(Collection entries)
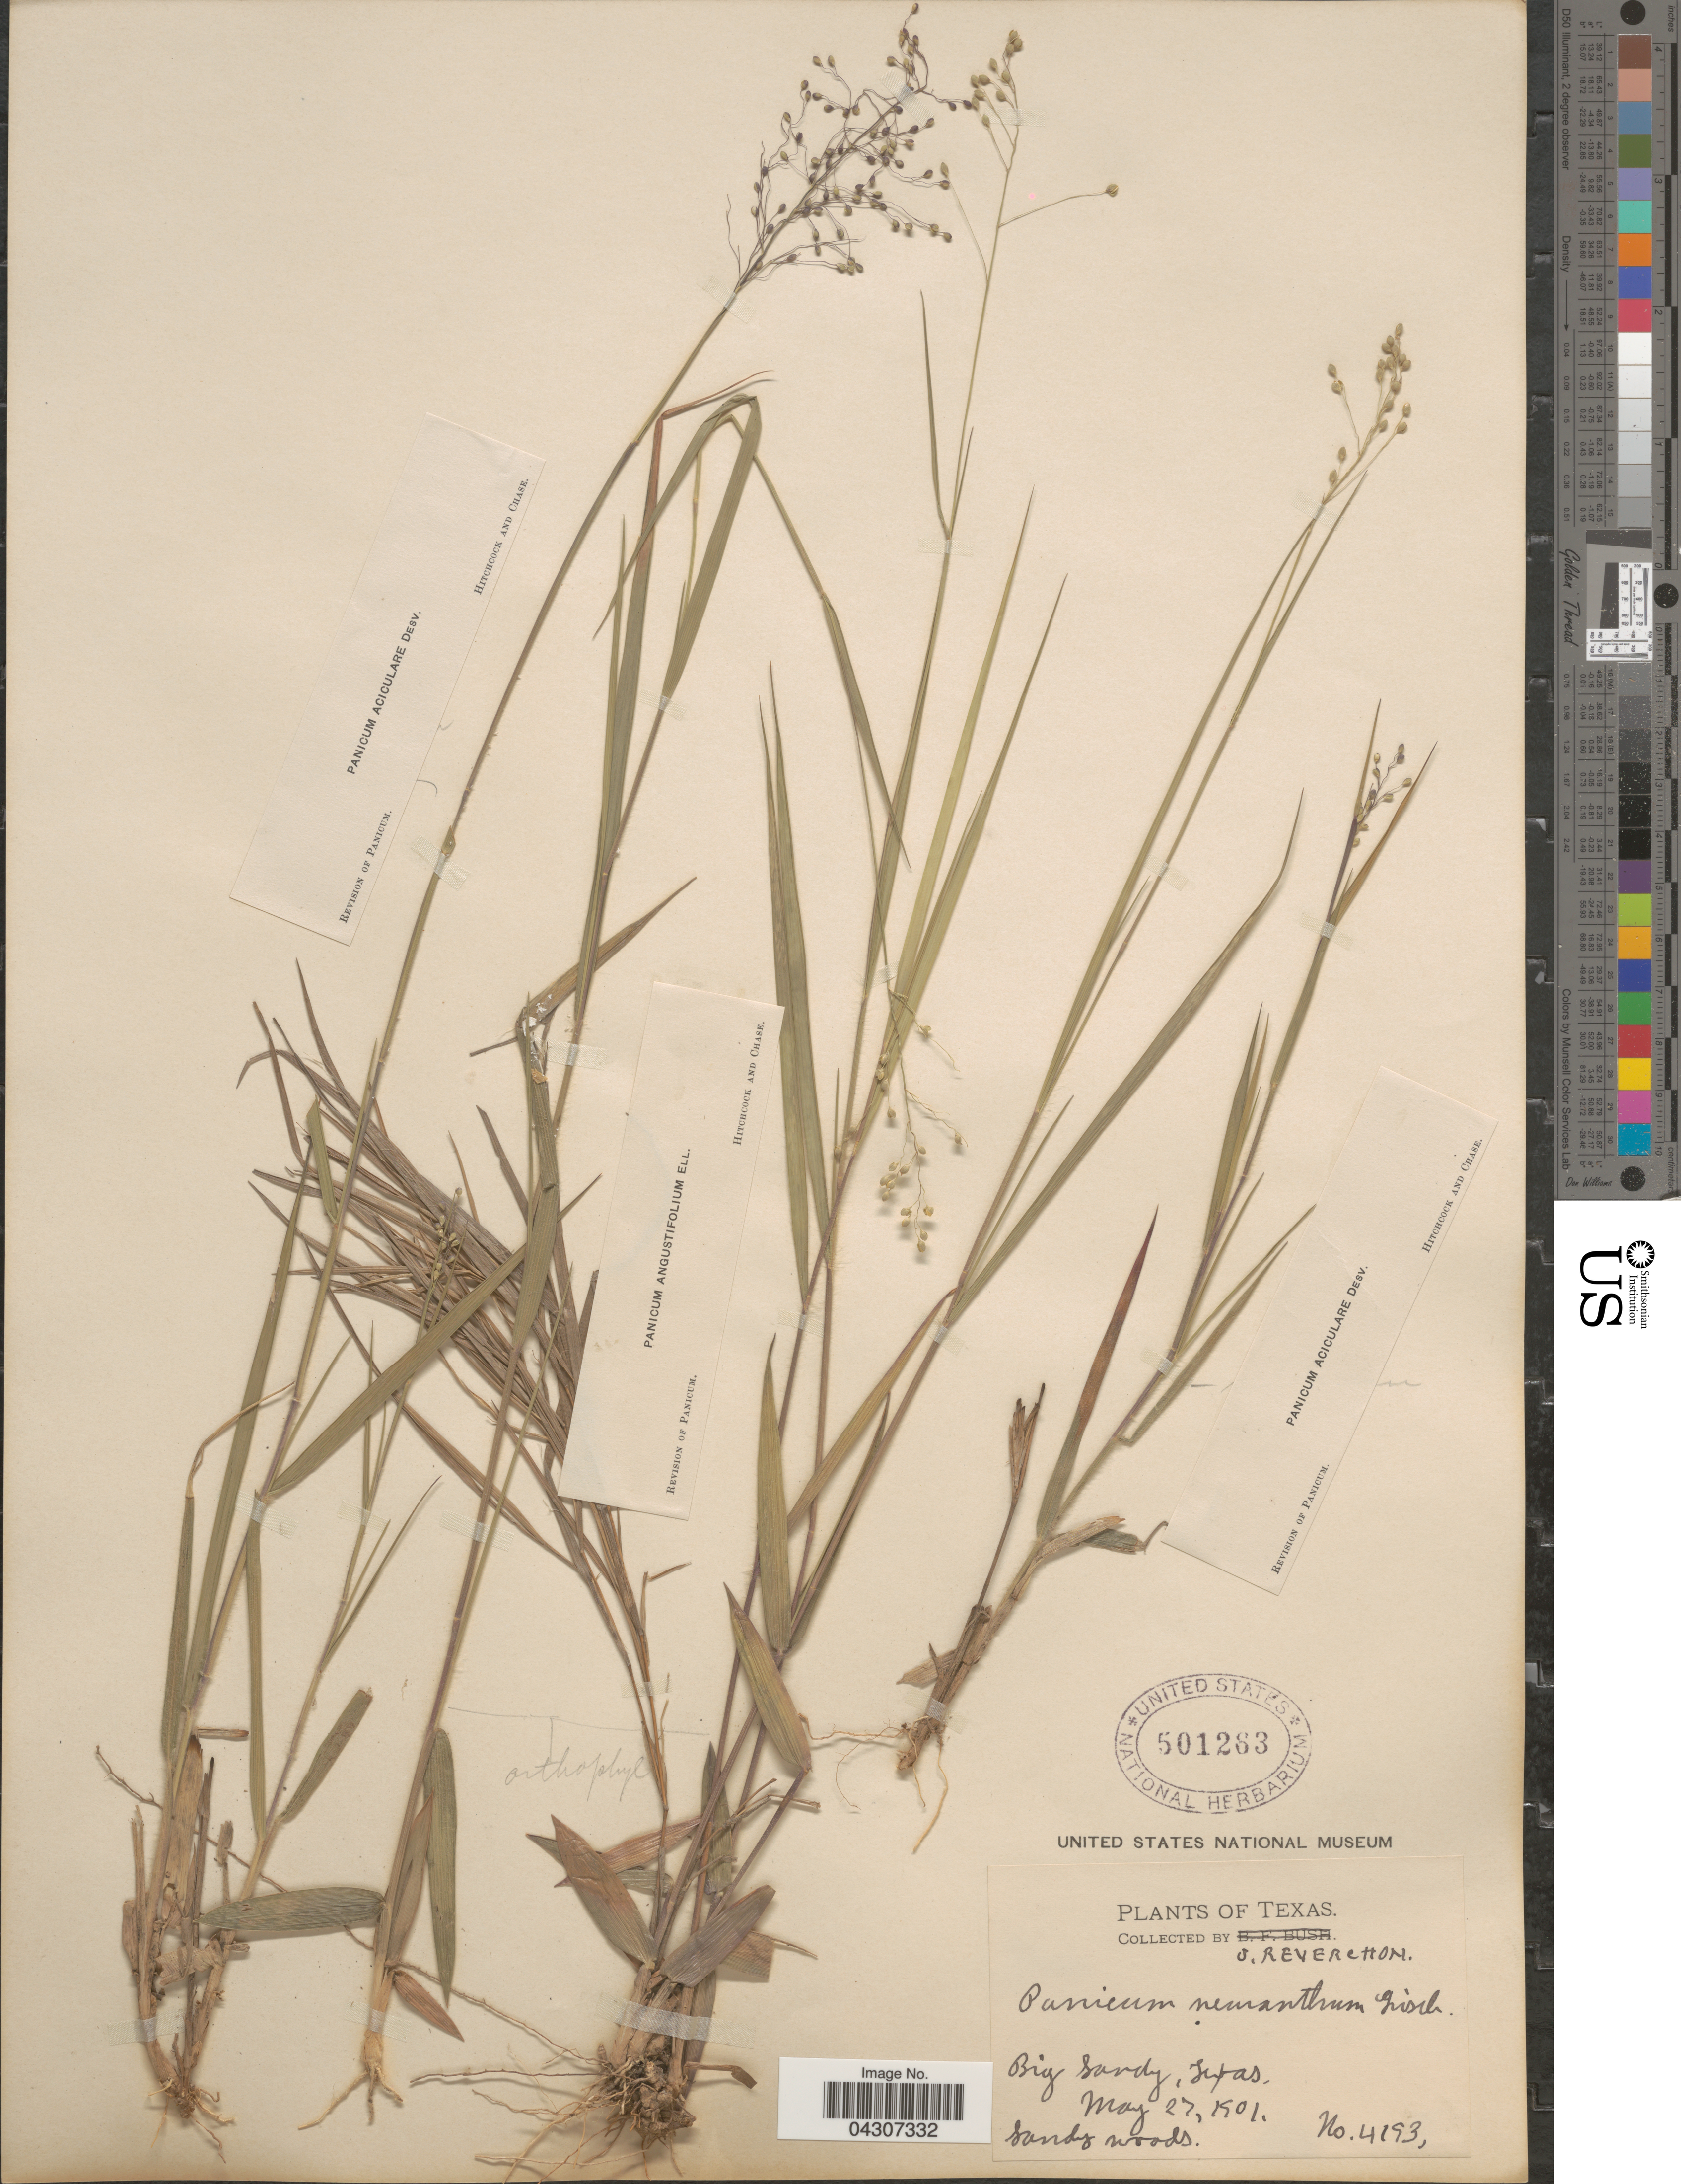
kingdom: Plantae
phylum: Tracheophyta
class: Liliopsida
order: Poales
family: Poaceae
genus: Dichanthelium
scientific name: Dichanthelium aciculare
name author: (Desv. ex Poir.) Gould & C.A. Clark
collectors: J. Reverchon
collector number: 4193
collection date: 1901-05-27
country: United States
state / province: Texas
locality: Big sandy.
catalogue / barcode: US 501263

### EXERCISE GOAL
Can you copy every line of the entries word for word, leaving out the pictures?

### THE REPLY
kingdom: Plantae
phylum: Tracheophyta
class: Liliopsida
order: Poales
family: Poaceae
genus: Dichanthelium
scientific name: Dichanthelium aciculare
name author: (Desv. ex Poir.) Gould & C.A. Clark
collectors: J. Reverchon
collector number: 4193
collection date: 1901-05-27
country: United States
state / province: Texas
locality: Big sandy.
catalogue / barcode: US 501263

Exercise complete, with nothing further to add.